I need to create a Docker image with a large database. The database can be populated using a script populate_net_db.sh
from specified folders. I need to create a Docker image that has this done at build time so that developers working with database can create a container and not wait long time before the database gets populated.
What I have done (this worked but is not what I need):
I can create database at run time and populate it using mysql Docker image and putting the required files into docker-entrypoint-initdb.d
folder. This will require significant time to set things up when you run the image, but works as needed and I can access the DB with docker exec -it "image_name" mysql -u root -p
exactly as required.
I can create the same database at build time using RUN command and see that the tables are set up correctly at build, however, when I run such an image a new mysql DB is set up and the DB from build is gone.

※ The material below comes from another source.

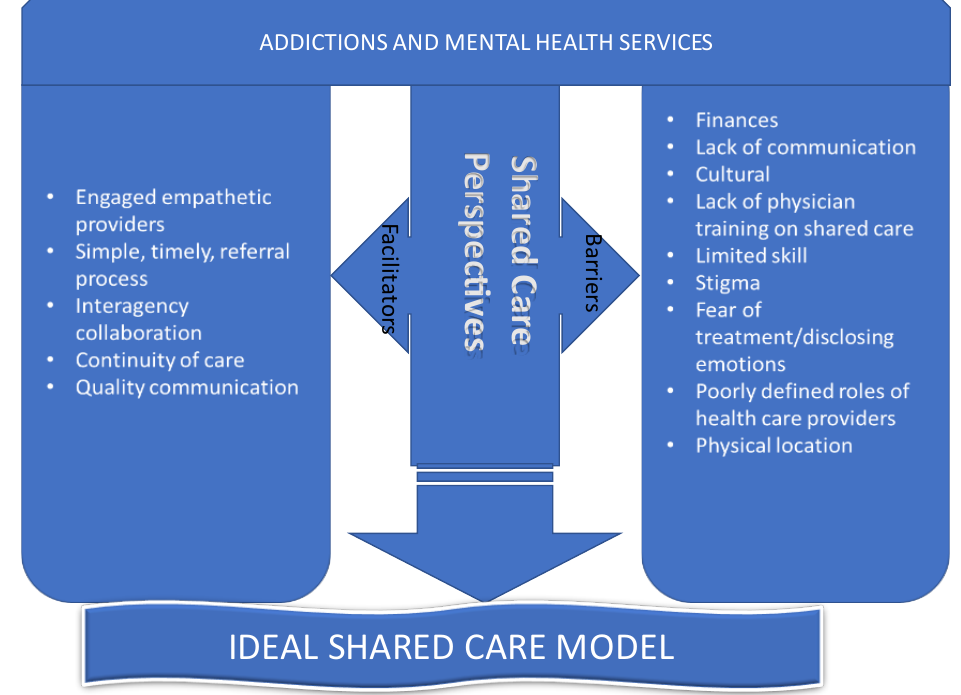
Figure 1. Conceptual framework of an ideal shared care model.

Is there a way to have the build-time database show up in docker exec -it "image_name" mysql -u root -p
?
I managed to solve this problem by saving the contents of /var/lib/mysql/
in a temporary folder during build as: mv /var/lib/mysql /mnt/tmp/
. Then I created an entrypoint script to put in /docker-entrypoint-initdb.d
folder. This script deletes the /var/lib/mysql/
contents at run time and moves the saved state from /mnt/tmp/
. This causes MySQL to restart. However, the database becomes available very fast at container run. This method takes ~5 minutes for a 27GB database versus >1hr with loading the database from a dump file.